UPS Battery Runtime Calculator

Calculate

UPS battery string voltage in V

Battery capacity in amp-hours

Total connected backup load in watts

UPS usable conversion efficiency — typically 85–95%

Allowable depth of discharge — depends on battery type and lifecycle targets

Overview

The UPS Battery Runtime Calculator estimates the expected UPS battery runtime in minutes for a connected load. This calculator uses a fixed screening model based on UPS battery voltage, battery capacity, connected load, UPS efficiency, and allowable depth of discharge.

The model is designed for practical UPS runtime estimation, where battery runtime becomes longer when usable stored battery energy is higher and shorter when the connected load is higher. Lower depth of discharge or lower UPS efficiency further reduces the effective delivered runtime.

The result is a screening estimate to compare against the required ride-through, orderly-shutdown, or outage-support target, not a guaranteed field runtime. In real UPS applications, battery aging, temperature, discharge rate, inverter behavior, and manufacturer runtime curves can materially affect actual backup duration. For accurate UPS design, final runtime should be checked against manufacturer discharge curves and UPS-specific runtime data.

How to Use This Calculator

  1. Enter the UPS battery voltage — in V.

  2. Enter the battery capacity — in Ah.

  3. Enter the connected load — in W.

  4. Enter the UPS efficiency — in %.

  5. Enter the allowable depth of discharge — in %.

  6. Click "Calculate" — get UPS battery runtime in minutes and usable battery energy in Wh.

  7. Compare the result with the required ride-through, orderly shutdown, or outage-support target.

Inputs & Outputs

Inputs

  • Battery Voltage (V)
  • Battery Capacity (Ah)
  • Connected Load (W)
  • UPS Efficiency (%)
  • Depth of Discharge (%)

Outputs

  • Usable Battery Energy (Wh)
  • UPS Battery Runtime (min)

Formula

Calculator Formula

This calculator uses the following fixed UPS runtime logic:

Runtime (minutes) = (Battery Voltage × Battery Capacity × DoD × Efficiency ÷ Load) × 60

Step 1: Stored battery energy

Wh_raw = Battery Voltage × Battery Capacity

Step 2: Usable battery energy after DoD

Wh_usable = Wh_raw × DoD

Step 3: Delivered usable energy after UPS efficiency

Wh_effective = Wh_usable × Efficiency

Step 4: Runtime in hours

Runtime_h = Wh_effective ÷ Load

Step 5: Final runtime in minutes

Runtime_min = Runtime_h × 60

Variable Reference

Variable Meaning Units
Battery Voltage Battery string voltage V
Battery Capacity Battery capacity Ah
DoD Allowable depth of discharge %
Efficiency UPS usable conversion efficiency %
Load Connected backup load W
Wh_raw Stored battery energy Wh
Wh_usable Usable energy after DoD Wh
Wh_effective Delivered energy after efficiency Wh
Runtime_min UPS battery runtime min

Input Conversion Notes

  • 80% depth of discharge → 0.80 (applied internally)

Given records.
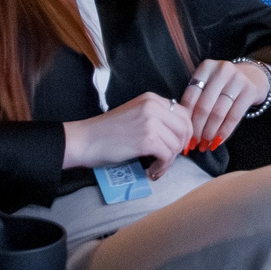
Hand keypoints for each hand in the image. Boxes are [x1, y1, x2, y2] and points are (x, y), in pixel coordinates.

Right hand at [61, 91, 192, 179]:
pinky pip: (167, 156)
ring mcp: (151, 122)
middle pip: (184, 128)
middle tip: (169, 159)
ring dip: (169, 161)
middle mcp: (154, 107)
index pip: (183, 113)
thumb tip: (177, 134)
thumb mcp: (135, 114)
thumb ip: (156, 117)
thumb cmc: (107, 132)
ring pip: (176, 144)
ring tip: (157, 167)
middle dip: (180, 147)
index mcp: (152, 99)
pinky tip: (152, 171)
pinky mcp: (147, 139)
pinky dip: (163, 167)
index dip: (184, 132)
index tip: (177, 145)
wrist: (85, 140)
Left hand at [178, 58, 270, 153]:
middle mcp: (222, 70)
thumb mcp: (208, 84)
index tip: (183, 134)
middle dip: (197, 129)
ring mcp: (238, 79)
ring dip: (210, 133)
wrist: (252, 76)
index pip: (190, 97)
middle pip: (204, 106)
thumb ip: (196, 99)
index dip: (186, 119)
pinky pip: (234, 117)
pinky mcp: (250, 90)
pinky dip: (224, 132)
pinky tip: (218, 140)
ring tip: (205, 144)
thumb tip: (184, 129)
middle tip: (193, 143)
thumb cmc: (223, 85)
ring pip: (218, 113)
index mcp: (206, 67)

Study questions.
1) Repeat the UPS calculator page from "The model is" through "UPS-specific runtime data.", substituting "hold-up" for "ride-through".
2) Answer these questions from the UPS calculator page:
(a) What range does the page give as typical for UPS usable conversion efficiency?
(b) What value is 80% depth of discharge converted to internally?
(c) Besides runtime in minutes, what output does the calculator give after clicking "Calculate"?
3) Please continue the UPS battery runtime calculator page after its last line.

Answers below.
1)
The model is designed for practical UPS runtime estimation, where battery runtime becomes longer when usable stored battery energy is higher and shorter when the connected load is higher. Lower depth of discharge or lower UPS efficiency further reduces the effective delivered runtime.

The result is a screening estimate to compare against the required hold-up, orderly-shutdown, or outage-support target, not a guaranteed field runtime. In real UPS applications, battery aging, temperature, discharge rate, inverter behavior, and manufacturer runtime curves can materially affect actual backup duration. For accurate UPS design, final runtime should be checked against manufacturer discharge curves and UPS-specific runtime data.

2)
(a) 85–95%
(b) 0.80
(c) Usable battery energy in Wh

3)
  • 90% UPS efficiency → 0.90 (applied internally)

Formula Meaning

This calculator estimates how long a UPS battery can support the connected load under the selected usable-capacity assumptions. It does not assume the full battery energy is always available. Instead, it adjusts for:

  • Limited usable discharge depth
  • UPS conversion losses
  • Practical delivered energy limits

What is UPS Battery Runtime

UPS battery runtime is the amount of time a UPS can continue supporting a connected load after utility power is lost. In practical engineering terms, runtime depends on how much usable battery energy is stored and how quickly the connected load consumes it. In simplified terms: more battery energy means more backup time, higher load means less backup time, higher efficiency means more usable delivered energy, and conservative discharge limits reduce available runtime.

This is a runtime screening estimate for planning and validation, not a full manufacturer-specific discharge simulation.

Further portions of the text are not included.